Supreme League Of Patriots follows the adventures of Kyle Keever, an overweight and under intelligent man, who by day works at a local police station and at night wishes to be a superhero, despite the lack of the prerequisite super powers. While auditioning for the reality TV show, America’s Got Superpowers, a series of on set accidents discombobulates Kyle so much that he suddenly transitions into his superhero alter ego, the Purple Patriot. After cutting through the bureaucratic red tape for him to be officially recognised as a super hero, Kyle finally gets to take on a super villain.
One of the main themes throughout the 3 episodes is a satirical look at modern culture’s obsessions; reality TV, the fascination with celebrity status, video game tropes and politics frequently come under scathing attack. Kyle’s transition into the Purple Patriot also gives the developers the chance to poke fun at America’s jingoism. While these are all extremely valid topics for humour, the delivery often falls flat and that’s a big problem for a game that seems to be pushing the jokes front and centre as a selling point.

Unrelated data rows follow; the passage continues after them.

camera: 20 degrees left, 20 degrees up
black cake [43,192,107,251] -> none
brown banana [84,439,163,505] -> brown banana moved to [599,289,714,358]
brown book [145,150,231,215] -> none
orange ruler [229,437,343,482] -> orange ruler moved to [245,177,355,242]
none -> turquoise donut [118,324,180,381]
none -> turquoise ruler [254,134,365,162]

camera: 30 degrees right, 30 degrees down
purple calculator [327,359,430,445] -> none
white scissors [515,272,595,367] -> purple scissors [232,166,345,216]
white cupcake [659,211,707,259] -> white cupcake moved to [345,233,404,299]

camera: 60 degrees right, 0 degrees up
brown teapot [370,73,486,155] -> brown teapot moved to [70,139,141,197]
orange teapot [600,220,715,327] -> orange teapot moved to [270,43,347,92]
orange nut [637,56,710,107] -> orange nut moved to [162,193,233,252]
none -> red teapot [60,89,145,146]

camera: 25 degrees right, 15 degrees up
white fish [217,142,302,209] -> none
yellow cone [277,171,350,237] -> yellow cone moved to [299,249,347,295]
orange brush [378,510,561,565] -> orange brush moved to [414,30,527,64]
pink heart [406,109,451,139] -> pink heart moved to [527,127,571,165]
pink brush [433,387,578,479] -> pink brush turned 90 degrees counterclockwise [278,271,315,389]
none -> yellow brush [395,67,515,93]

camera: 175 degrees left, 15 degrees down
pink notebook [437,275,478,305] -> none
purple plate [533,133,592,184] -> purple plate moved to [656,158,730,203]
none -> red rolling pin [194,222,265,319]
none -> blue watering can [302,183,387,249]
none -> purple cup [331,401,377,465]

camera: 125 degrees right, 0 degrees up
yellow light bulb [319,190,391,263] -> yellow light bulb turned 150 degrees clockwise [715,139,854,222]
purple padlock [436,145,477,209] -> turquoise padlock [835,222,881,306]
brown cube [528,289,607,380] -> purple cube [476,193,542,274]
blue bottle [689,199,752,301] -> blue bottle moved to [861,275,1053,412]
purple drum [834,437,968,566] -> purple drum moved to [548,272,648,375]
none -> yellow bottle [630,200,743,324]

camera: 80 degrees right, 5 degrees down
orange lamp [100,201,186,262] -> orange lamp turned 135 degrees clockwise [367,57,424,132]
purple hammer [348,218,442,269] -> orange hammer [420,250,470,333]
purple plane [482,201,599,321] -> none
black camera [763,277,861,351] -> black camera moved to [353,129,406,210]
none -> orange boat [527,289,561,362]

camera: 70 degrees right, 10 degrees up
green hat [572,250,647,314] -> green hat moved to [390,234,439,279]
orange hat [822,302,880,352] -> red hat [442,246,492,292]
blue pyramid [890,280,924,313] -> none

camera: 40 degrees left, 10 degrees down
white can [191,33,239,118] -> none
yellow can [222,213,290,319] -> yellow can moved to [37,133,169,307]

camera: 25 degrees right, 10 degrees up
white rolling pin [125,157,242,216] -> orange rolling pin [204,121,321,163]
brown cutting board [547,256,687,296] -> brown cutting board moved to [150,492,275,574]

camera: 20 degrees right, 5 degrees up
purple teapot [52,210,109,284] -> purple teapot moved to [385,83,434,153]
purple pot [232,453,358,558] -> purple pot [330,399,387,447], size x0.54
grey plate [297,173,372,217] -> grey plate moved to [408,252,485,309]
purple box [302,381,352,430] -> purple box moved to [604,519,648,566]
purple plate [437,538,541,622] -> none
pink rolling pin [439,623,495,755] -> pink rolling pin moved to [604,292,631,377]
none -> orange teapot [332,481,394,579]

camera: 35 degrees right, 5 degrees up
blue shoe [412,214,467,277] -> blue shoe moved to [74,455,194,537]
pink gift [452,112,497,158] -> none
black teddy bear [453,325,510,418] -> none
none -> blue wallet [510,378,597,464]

Politics is always a tough one to pull off, and it doesn’t help when I’m an English bloke being told gags about Liberals and Republicans. While some of the jokes landed, others whooshed straight over my head. Similarly, the video game jokes were oddly outdated, such as the pointed attack on Duke Nukem Forever’s development time and misogyny, a topic only understood by the people who cared enough to follow its protracted development and bought it despite the god-awful reviews.
The ultimate problem with the use of humour though is that it’s laid on so incredibly thickly. It seems that every time you click on the screen, there’s a comment or gag delivered. Not only does it start to grate rather quickly, it also serves to continually slow down progress through the game. It’s a constant frustration when you’re trying to perform a simple ‘use item task’, but then you’re held up because Kyle needs to say something stupid and then Mel just has to land a witty retort.
In true point and click adventure style, the difficulty of the problems you need to solve wildly vary throughout each level. Whilst some are obvious and in your face, others need Mystic Meg levels of foresight in order to solve them. For those of us without the ability to see into the future or mind read the developers, you’ll have to resort to the tried and tested point and click technique of CLICK EVERYTHING UNTIL SOMETHING DOES SOMETHING.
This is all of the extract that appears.